Here she’d asked him the most important question in her life: Was it reasonable for her to hope that her mother would ever contact her? And Eddie had pawed around in his wet briefcase, producing two water-damaged books.
One of them was the inscribed copy of his litany of sexual bliss to Marion, Sixty Times . And the other? He’d been at a loss to say what the other book was. He’d simply thrust it into her lap in the taxi.
“You said you were going to Europe,” Eddie told her. “This is good airplane reading.”
At such a time, and in answer to Ruth’s all-important question, he’d offered her “airplane reading.” Then the taxi had stopped at the Stanhope. Eddie had given Ruth the clumsiest of handshakes. She’d kissed him, of course, and he’d blushed—like a sixteen-year-old boy!
“We must get together when you’re back from Europe!” Eddie had called from the departing cab.
Maybe he was bad at good-byes. In all honesty, “pathetic” and “ unfortunate” did not do him justice. He’d made an art form of his modesty. “He wore his self-deprecation like a badge of honor,” Ruth wrote in her diary. “And there was nothing of the weasel about him.” (Ruth had heard her father call Eddie a weasel on more than one occasion.)

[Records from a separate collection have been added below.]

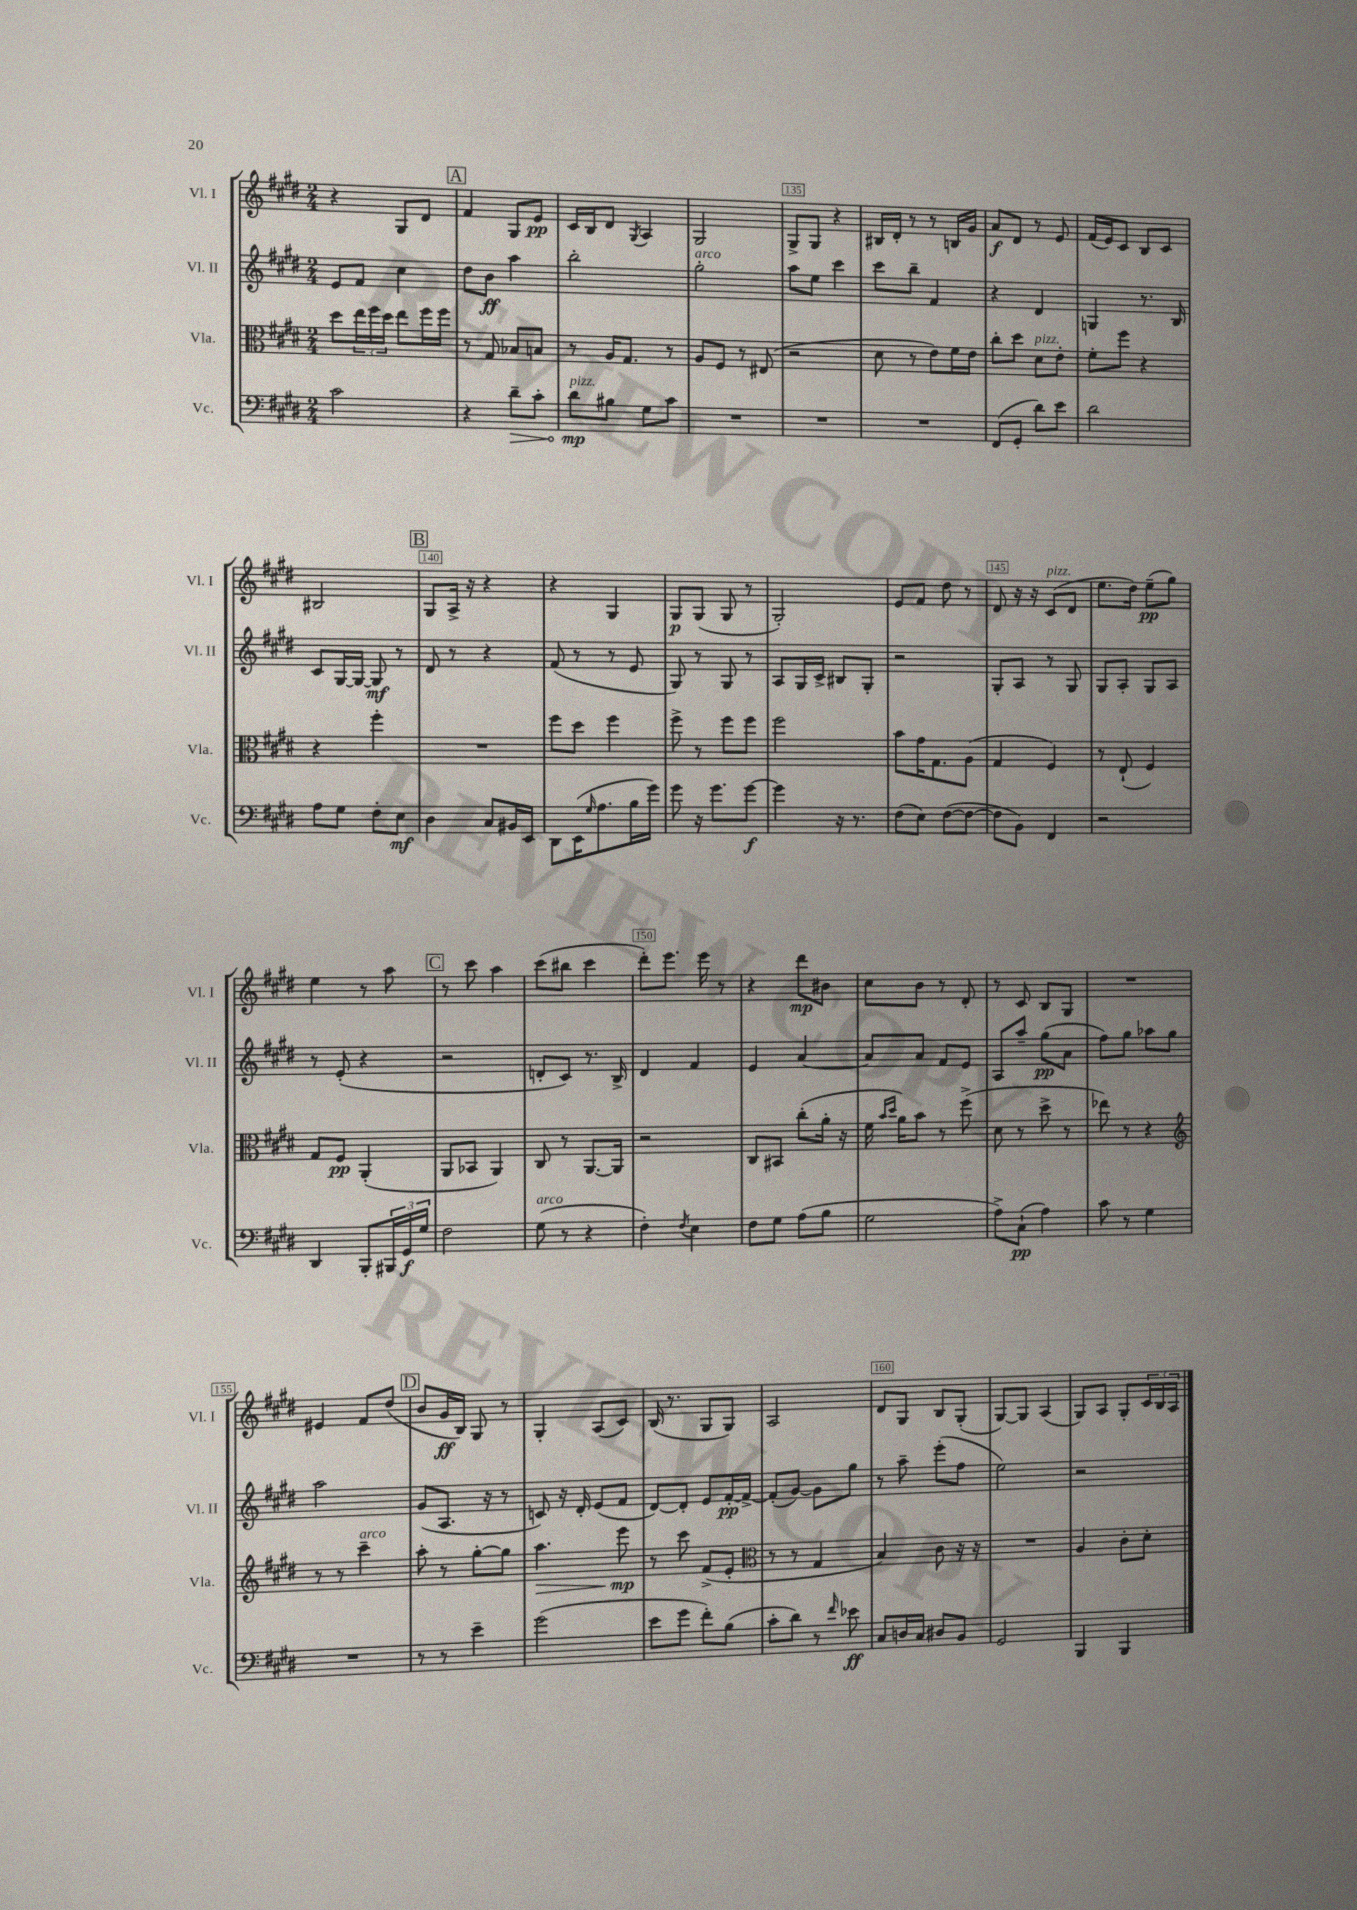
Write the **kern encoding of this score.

**kern	**kern	**kern	**kern
*staff4	*staff3	*staff2	*staff1
*clefF4	*clefC3	*clefG2	*clefG2
*k[f#c#g#d#]	*k[f#c#g#d#]	*k[f#c#g#d#]	*k[f#c#g#d#]
*M2/4	*M2/4	*M2/4	*M2/4
2c#	8dd#	8e	4r
.	24ee	8f#	.
.	24ff#	.	.
.	24dd#	.	.
.	8ee	4cc#	8G#
.	16ff#	.	8d#
.	16ff#	.	.
=	=	=	=
4r	8r	8dd#	4f#
.	8G#	8b	.
8d#~	8B-	4aa	8G#
8c#'	8B	.	8e
=	=	=	=
8d#	8r	2bb'	16c#
.	.	.	16B
8B#	16A	.	8d#
.	8.G#	.	.
.	.	.	8qG#
8G#	.	.	4A
8c#	8r	.	.
=	=	=	=
2r	8A	2gg#'	2G#
.	8F#	.	.
.	8r	.	.
.	(8E#	.	.
=	=	=	=
2r	2r	8aa	8G#^
.	.	8ee	8G#
.	.	4ccc#	4r
=	=	=	=
2r	8d#	8ccc#	16B#
.	.	.	16d#'
.	8r	8bb~	8r
.	8e)	4f#	8r
.	16f#	.	16B
.	16e	.	16g#
=	=	=	=
(8FF#	8cc#'	4r	8a
8GG#'	8dd#	.	8d#
8d#)	8d#	4d#	8r
8e	8e'	.	8e
=	=	=	=
2d#	8f#'	4G	(16f#
.	.	.	16e)
.	8ff#	.	8c#
.	4r	8.r	8B
.	.	.	8c#
.	.	16B	.
=	=	=	=
8A	4r	8c#	2B#
8G#	.	[16G#	.
.	.	16G#_	.
8F#'	4ff#'	8G#]	.
8E	.	8r	.
=	=	=	=
4D#	2r	8d#	8G#
.	.	8r	16A^
.	.	.	16r
8C#	.	4r	4r
16BB#	.	.	.
16EE	.	.	.
=	=	=	=
8DD#	8ff#	(8f#	4r
(16EE	8dd#	8r	.
16qqG#	.	.	.
8.A	.	.	.
.	4ff#	8r	4G#
16B	.	8e	.
16g#)	.	.	.
=	=	=	=
8g#	8ff#^	8G#)	8G#
16r	8r	8r	(8G#
8.g#	.	.	.
.	8ff#	8G#	8G#
[8g#	8ff#	8r	8r
=	=	=	=
4g#]	2ff#	8A	2G#')
.	.	16G#	.
.	.	16c#^	.
16r	.	8B#	.
8.r	.	.	.
.	.	8G#'	.
=	=	=	=
(8F#	8b	2r	8e
8E)	16g#	.	8f#
.	8.G#	.	.
([8F#	.	.	8dd#
8F#_	(8A	.	8r
=	=	=	=
8F#]	4G#	8G#'	8d#
8BB)	.	8A	16r
.	.	.	16r
4FF#	4F#)	8r	(8c#
.	.	8G#	8d#
=	=	=	=
2r	8r	8G#	8.ee
.	(8E`	8A'	.
.	.	.	16dd#)
.	4F#)	8G#	(8ee~
.	.	8A	8gg#)
=	=	=	=
4DD#	8G#	8r	4ee
.	8F#	(8e'	.
8BBB'	(4AA'	4r	8r
24BBB#	.	.	8aa
24GG#	.	.	.
24G#	.	.	.
=	=	=	=
2F#	8AA	2r	8r
.	8BB-	.	8ccc#
.	4AA)	.	4aa
=	=	=	=
(8G#	8C#	8d'	(8ccc#
8r	8r	8c#)	8bb#
4r	[8.AA	8.r	4ccc#
.	16AA]	16B^	.
=	=	=	=
4F#')	2r	4d#	8ddd#')
.	.	.	8.eee
8qF#	.	.	.
4E	.	4f#	.
.	.	.	16eee
.	.	.	8r
=	=	=	=
8F#	8C#	4e	4r
8G#	8BB#	.	.
(8A	(8cc#'	[4a	8ddd#
8B	16a'	.	8b#
.	16r	.	.
=	=	=	=
2G#	16f#	8a]	8cc#
.	16qqb	.	.
.	16qqdd#	.	.
.	16a)	.	.
.	8b	8a	8b
.	8r	8f#	8r
.	(8ff#^	8e	8d#'
=	=	=	=
8A^)	8d#	8A	8r
(8C#`	8r	8aa~	8c#
4A)	8dd#^	(8gg#	8B
.	8r	8a	8G#
=	=	=	=
8c#	8ee-)	8ff#)	2r
8r	8r	8gg#	.
4G#	4r	8aa-	.
.	.	8gg#	.
=	=	=	=
*	*clefG2	*	*
2r	8r	2aa	4e#
.	8r	.	.
.	4ccc#~	.	8f#
.	.	.	(8dd#
=	=	=	=
8r	8aa'	(8g#	8b
8r	8r	8.A	16g#
.	.	.	16B)
4e~	[8gg#'	.	8G#
.	.	16r	.
.	8gg#]	8r	8r
=	=	=	=
(2g#	4.aa	8c)	4G#'
.	.	16r	.
.	.	16d#'	.
.	.	(8e	(8A
.	8eee	8f#	8c#)
=	=	=	=
8e	8r	[8d#)	(16B
.	.	.	8.r
8g#	8ccc#	8d#']	.
8f#')	(8f#^	8e	8G#
(8B	8e'	[16f#'	8G#)
.	.	16f#^_	.
=	=	=	=
*	*clefC3	*	*
8c#'	8r	(8f#']	2A
8d#)	8r	[8g#)	.
8r	4G#	8g#]	.
16qqf#	.	.	.
8e-	.	8gg#	.
=	=	=	=
8C#	4B)	8r	8d#
16D	.	8aa~	8G#
16C#	.	.	.
8D#	8c#	(8eee'	8B
8BB	16r	8ff#	(8G#'
.	16r	.	.
=	=	=	=
2GG#	2r	2ee)	[8G#)
.	.	.	8G#]
.	.	.	(4A
=	=	=	=
4BBB	4A	2r	8G#)
.	.	.	8A
4BBB	8c#'	.	8G#'
.	8d#'	.	24c#
.	.	.	24B
.	.	.	24A
==	==	==	==
*-	*-	*-	*-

Also, when it was still early in their evening together, Ruth had understood something about Eddie: he never complained. In addition to his prettiness, his frail-looking beauty, what her mother might have seen in him was something that extended beyond his loyalty to her. Despite his appearance to the contrary, Eddie O’Hare was remarkably brave; he had accepted Marion as she was. And in the summer of ’58, Ruth imagined, her mother had not necessarily been at her psychological best.
Half naked, Ruth went looking through her suite at the Stanhope for the alleged “airplane reading” that Eddie had given her. She was too drunk to waste a word of The Life of Graham Greene, and she had already read Sixty Times; in truth, she’d read it twice.
To her dismay, the “airplane reading” appeared to be some kind of crime fiction. Ruth was immediately put off by the title, Followed Home from the Flying Food Circus . Both the author and the publisher were unknown to her. Upon closer inspection, Ruth saw that the publisher was Canadian.
Even the author photo was a mystery, for the woman—the unknown writer was a woman—was in profile to the camera, and what little could be seen of her face was backlit. The woman also wore a hat, which shaded the only eye that was exposed to the camera. All that could be seen of her face was a fine nose, a strong chin, a sharp cheekbone. Her hair—what of it that fell free of the hat—might have been blond or gray, or almost white. Her age was indeterminable.
It was an exasperating photograph, and Ruth was not surprised to read that the unknown author’s name was a nom de plume; a woman who hid her face would choose a pen name. So this was what Eddie called “airplane reading.” Even before she began the book, Ruth was unimpressed. And the beginning of the novel was not much better than Ruth’s initial judgment of the book (by its cover).
Ruth read: “A salesgirl who was also a waitress had been found dead in her apartment on Jarvis, south of Gerrard. It was an apartment within her means, but only because she had shared it with two other salesgirls. The three of them sold bras at Eaton’s.”
A
detective novel! Ruth snapped the book shut. Where was there a Jarvis Street, or a Gerrard? What was Eaton’s? What did Ruth Cole care about girls who sold bras?